Johnson walked on at Kentucky as part of the 2016 recruiting class, which featured two signees at his position who would go onto big things — A.J. Rose and Benny Snell. Jojo Kemp and Stanley “Boom” Williams also were still on the roster upon his arrival, so touches in the backfield were far from happening.
He worked with the running backs for two years before former special teams coordinator and safeties coach Dean Hood, now the head coach at Murray State, identified him as a hidden gem who could be deployed on special teams. The rest is history.

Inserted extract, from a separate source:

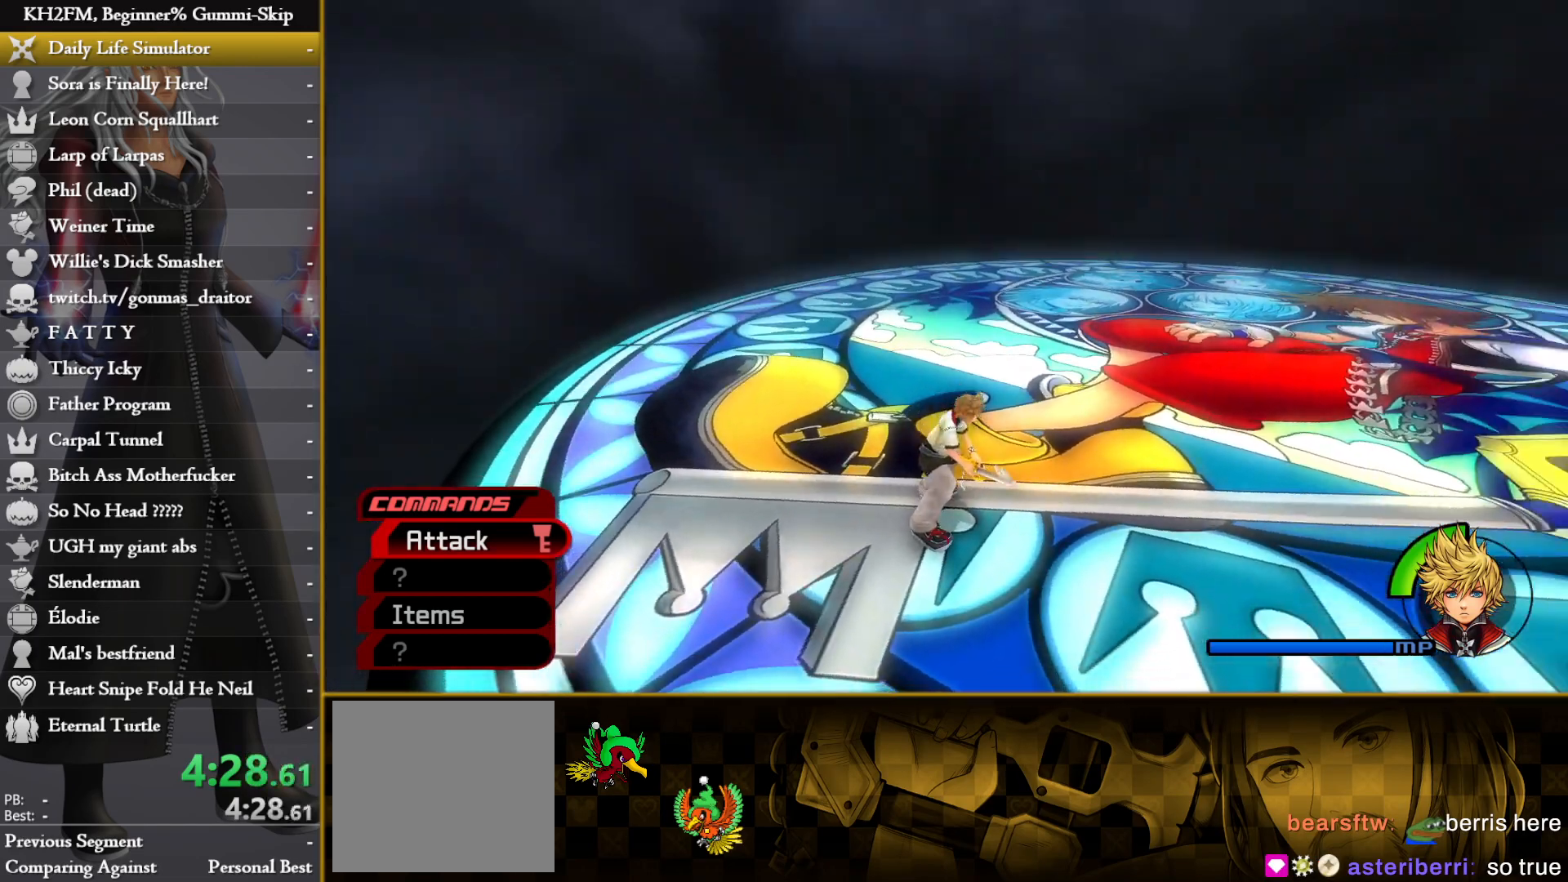
{"buttons": [], "left_stick": "center", "right_stick": "right", "events": [[100, "R3", "up"], [100, "right_stick", "right"]]}
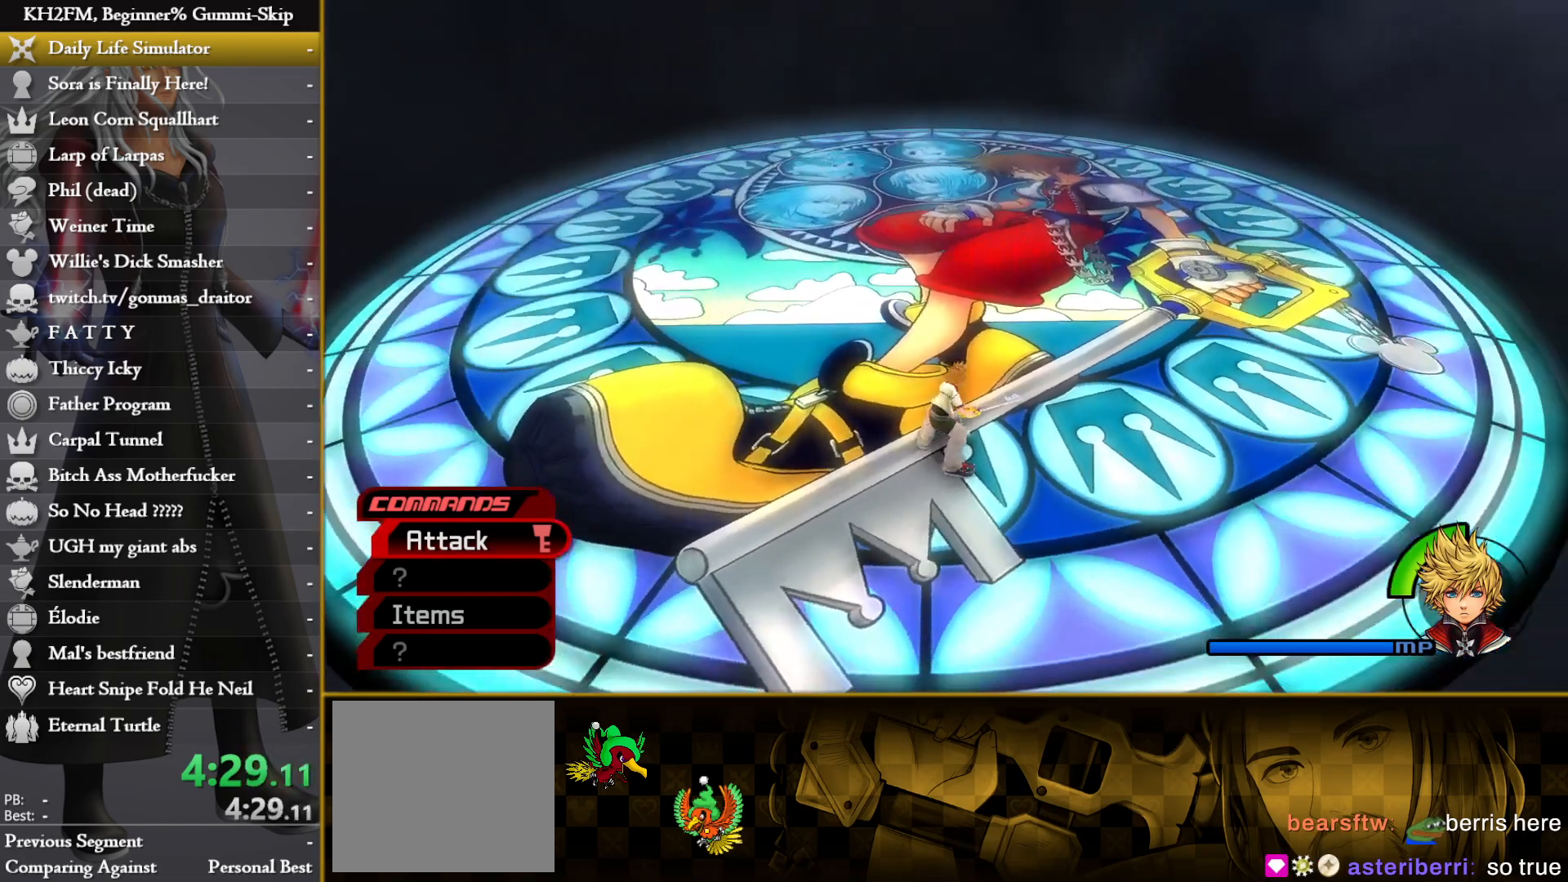
{"buttons": ["L3"], "left_stick": "up-left", "right_stick": "down", "events": [[83, "left_stick", "right"], [133, "right_stick", "down-left"], [217, "left_stick", "down"], [333, "L3", "down"], [367, "left_stick", "left"], [367, "right_stick", "center"], [450, "left_stick", "up-left"], [500, "right_stick", "down"]]}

It isn’t the role he originally envisioned, but it’s his.
“For young guys coming in, they might look at special teams as something like, ‘Why am I on this? I want to be playing on offense, I want to be playing on defense,’ but at the same time, if you’re excelling on special teams, it makes the coach trust you more to put you on the field on offense and defense,” Johnson said. “You just gotta embrace that role and do what the team needs you to do, and eventually everything you reap is gonna come back to you and you’ll end up being successful.”
Cindy won’t physically be there on Senior Day, but she will take the field Saturday, just as she’d done 43 times before, when her son trots out there and does whatever UK’s coaching staff asks of him.
“It really taught me to step back in life,” Johnson said. “ … It made me a stronger person, but there’s not a day that goes by when I don’t think about her.”
Next game
South Carolina at Kentucky
When: 7:30 p.m. Saturday
TV: SEC Network
Records: Kentucky 3-6; South Carolina 2-7
Radio: WLAP-AM 630, WBUL-FM 98.1
Series: South Carolina leads 18-12-1.
Last meeting: South Carolina won 24-7 on Sept. 28, 2019, at Columbia, S.C.